== AIM OF THE TASK ==
Give back exactly the line containing "should be small." together with all the lines after it, ending at the final line below.

== RECORDS ==
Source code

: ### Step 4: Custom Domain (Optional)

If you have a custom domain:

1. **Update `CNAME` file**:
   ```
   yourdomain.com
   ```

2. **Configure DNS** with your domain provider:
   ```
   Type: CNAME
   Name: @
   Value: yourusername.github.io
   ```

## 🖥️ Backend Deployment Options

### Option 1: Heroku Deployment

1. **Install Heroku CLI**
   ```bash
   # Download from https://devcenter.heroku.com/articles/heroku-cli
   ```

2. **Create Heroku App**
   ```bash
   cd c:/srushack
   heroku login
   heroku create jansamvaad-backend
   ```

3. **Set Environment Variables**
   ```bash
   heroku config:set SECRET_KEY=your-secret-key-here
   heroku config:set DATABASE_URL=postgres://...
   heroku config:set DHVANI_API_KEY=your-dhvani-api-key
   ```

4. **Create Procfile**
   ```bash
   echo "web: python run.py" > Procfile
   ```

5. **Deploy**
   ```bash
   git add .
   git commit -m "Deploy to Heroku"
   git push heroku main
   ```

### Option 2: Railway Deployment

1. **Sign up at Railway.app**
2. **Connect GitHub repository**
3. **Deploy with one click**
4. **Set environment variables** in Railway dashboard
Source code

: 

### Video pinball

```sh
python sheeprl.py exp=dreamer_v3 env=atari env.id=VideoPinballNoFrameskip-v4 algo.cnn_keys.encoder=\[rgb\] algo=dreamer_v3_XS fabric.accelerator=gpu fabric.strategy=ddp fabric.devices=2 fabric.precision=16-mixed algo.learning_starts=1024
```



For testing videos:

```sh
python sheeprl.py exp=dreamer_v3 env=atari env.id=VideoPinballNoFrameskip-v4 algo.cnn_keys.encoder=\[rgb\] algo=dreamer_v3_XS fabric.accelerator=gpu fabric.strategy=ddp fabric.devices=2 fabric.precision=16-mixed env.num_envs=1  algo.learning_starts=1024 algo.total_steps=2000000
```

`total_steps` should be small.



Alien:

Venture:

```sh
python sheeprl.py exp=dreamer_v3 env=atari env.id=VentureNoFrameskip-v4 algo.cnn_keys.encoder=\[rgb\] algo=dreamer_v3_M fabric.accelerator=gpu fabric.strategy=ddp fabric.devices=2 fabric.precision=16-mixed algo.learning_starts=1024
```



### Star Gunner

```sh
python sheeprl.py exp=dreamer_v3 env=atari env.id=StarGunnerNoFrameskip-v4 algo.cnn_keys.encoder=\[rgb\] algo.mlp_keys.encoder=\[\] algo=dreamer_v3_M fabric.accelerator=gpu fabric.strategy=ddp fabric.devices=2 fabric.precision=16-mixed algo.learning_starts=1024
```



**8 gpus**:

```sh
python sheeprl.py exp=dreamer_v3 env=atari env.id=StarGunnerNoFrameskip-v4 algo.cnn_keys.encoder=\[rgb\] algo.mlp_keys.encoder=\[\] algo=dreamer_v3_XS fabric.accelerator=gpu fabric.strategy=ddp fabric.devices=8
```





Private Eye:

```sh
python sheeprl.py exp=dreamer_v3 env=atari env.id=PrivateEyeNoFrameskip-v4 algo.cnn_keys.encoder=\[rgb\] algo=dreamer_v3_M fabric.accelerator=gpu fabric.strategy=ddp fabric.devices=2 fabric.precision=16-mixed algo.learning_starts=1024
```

== WRITTEN REPLY ==
`total_steps` should be small.



Alien:

Venture:

```sh
python sheeprl.py exp=dreamer_v3 env=atari env.id=VentureNoFrameskip-v4 algo.cnn_keys.encoder=\[rgb\] algo=dreamer_v3_M fabric.accelerator=gpu fabric.strategy=ddp fabric.devices=2 fabric.precision=16-mixed algo.learning_starts=1024
```



### Star Gunner

```sh
python sheeprl.py exp=dreamer_v3 env=atari env.id=StarGunnerNoFrameskip-v4 algo.cnn_keys.encoder=\[rgb\] algo.mlp_keys.encoder=\[\] algo=dreamer_v3_M fabric.accelerator=gpu fabric.strategy=ddp fabric.devices=2 fabric.precision=16-mixed algo.learning_starts=1024
```



**8 gpus**:

```sh
python sheeprl.py exp=dreamer_v3 env=atari env.id=StarGunnerNoFrameskip-v4 algo.cnn_keys.encoder=\[rgb\] algo.mlp_keys.encoder=\[\] algo=dreamer_v3_XS fabric.accelerator=gpu fabric.strategy=ddp fabric.devices=8
```





Private Eye:

```sh
python sheeprl.py exp=dreamer_v3 env=atari env.id=PrivateEyeNoFrameskip-v4 algo.cnn_keys.encoder=\[rgb\] algo=dreamer_v3_M fabric.accelerator=gpu fabric.strategy=ddp fabric.devices=2 fabric.precision=16-mixed algo.learning_starts=1024
```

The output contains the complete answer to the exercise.